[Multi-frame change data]
- Opening Delimiter -
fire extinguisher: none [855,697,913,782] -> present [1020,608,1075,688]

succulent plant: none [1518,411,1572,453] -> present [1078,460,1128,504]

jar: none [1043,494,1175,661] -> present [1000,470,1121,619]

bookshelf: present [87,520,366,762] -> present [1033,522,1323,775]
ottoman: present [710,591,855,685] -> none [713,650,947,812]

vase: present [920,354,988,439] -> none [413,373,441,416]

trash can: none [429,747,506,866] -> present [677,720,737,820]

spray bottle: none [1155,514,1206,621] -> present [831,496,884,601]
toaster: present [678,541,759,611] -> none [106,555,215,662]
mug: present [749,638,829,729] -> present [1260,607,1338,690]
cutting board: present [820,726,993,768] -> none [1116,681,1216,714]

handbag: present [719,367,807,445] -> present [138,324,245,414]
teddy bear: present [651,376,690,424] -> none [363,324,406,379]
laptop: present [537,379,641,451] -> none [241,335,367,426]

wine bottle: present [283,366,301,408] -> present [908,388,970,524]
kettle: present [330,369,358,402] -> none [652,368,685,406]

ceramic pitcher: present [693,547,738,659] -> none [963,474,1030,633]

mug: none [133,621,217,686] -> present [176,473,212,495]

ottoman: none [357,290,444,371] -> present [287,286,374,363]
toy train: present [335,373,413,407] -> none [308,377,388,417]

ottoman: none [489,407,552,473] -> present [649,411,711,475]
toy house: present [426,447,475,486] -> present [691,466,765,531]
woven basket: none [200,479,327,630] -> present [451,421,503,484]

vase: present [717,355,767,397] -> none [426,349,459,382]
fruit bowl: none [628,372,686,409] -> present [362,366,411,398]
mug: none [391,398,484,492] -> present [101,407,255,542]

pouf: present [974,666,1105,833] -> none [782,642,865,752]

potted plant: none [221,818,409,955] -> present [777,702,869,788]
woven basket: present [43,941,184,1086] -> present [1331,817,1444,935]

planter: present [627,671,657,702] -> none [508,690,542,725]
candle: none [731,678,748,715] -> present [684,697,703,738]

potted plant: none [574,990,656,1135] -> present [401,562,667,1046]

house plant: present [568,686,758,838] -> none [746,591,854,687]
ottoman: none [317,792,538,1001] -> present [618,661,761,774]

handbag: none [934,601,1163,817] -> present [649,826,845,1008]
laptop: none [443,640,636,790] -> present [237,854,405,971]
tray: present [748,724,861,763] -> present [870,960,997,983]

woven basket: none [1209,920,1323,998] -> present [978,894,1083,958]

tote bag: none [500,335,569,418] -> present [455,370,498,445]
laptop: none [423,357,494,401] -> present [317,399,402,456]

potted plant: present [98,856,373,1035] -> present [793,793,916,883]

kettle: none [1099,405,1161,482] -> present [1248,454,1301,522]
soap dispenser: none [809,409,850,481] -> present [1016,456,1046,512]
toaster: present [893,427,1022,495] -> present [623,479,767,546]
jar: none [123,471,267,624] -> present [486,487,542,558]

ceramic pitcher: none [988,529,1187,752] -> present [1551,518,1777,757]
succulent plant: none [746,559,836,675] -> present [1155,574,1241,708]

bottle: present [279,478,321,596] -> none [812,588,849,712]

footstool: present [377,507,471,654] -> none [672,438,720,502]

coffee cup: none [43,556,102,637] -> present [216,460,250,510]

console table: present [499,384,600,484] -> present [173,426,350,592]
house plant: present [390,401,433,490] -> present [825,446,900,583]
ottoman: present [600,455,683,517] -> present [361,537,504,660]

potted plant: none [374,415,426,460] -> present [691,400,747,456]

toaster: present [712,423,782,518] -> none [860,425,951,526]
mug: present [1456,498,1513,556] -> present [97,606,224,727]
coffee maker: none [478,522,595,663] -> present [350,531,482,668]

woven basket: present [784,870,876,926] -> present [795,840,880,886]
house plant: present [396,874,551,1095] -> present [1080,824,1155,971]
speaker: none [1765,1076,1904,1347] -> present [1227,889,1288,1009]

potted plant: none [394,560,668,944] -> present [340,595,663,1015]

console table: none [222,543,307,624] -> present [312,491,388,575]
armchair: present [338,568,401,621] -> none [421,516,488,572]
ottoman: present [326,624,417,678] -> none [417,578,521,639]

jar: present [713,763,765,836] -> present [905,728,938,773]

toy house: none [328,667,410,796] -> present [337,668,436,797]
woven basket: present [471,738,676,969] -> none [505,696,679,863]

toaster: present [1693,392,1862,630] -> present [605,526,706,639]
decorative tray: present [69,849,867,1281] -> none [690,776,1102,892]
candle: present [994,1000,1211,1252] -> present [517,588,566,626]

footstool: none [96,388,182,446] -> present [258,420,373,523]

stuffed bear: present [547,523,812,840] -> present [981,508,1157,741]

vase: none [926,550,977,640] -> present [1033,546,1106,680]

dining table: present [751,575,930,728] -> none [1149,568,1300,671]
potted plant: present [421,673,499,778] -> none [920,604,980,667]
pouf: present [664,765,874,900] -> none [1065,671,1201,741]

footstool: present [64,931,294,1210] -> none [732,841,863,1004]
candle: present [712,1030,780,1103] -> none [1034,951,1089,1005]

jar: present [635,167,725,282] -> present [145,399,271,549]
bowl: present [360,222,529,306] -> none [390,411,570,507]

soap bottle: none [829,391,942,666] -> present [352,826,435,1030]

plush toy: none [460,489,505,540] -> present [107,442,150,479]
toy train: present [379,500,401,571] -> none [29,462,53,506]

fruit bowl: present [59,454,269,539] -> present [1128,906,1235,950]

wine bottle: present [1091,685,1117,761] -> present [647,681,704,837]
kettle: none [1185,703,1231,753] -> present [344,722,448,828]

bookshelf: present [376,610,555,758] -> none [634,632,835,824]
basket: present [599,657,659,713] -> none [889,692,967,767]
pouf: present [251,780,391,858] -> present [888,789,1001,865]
- Closing Delimiter -
_Your task:_
What you return should be exactly the lines above, starting at the one with "jar: none [1043,494,1175,661]" and ending at the one with "laptop: present [537,379,641,451]", and nothing else.

_Task solution:_
jar: none [1043,494,1175,661] -> present [1000,470,1121,619]

bookshelf: present [87,520,366,762] -> present [1033,522,1323,775]
ottoman: present [710,591,855,685] -> none [713,650,947,812]

vase: present [920,354,988,439] -> none [413,373,441,416]

trash can: none [429,747,506,866] -> present [677,720,737,820]

spray bottle: none [1155,514,1206,621] -> present [831,496,884,601]
toaster: present [678,541,759,611] -> none [106,555,215,662]
mug: present [749,638,829,729] -> present [1260,607,1338,690]
cutting board: present [820,726,993,768] -> none [1116,681,1216,714]

handbag: present [719,367,807,445] -> present [138,324,245,414]
teddy bear: present [651,376,690,424] -> none [363,324,406,379]
laptop: present [537,379,641,451] -> none [241,335,367,426]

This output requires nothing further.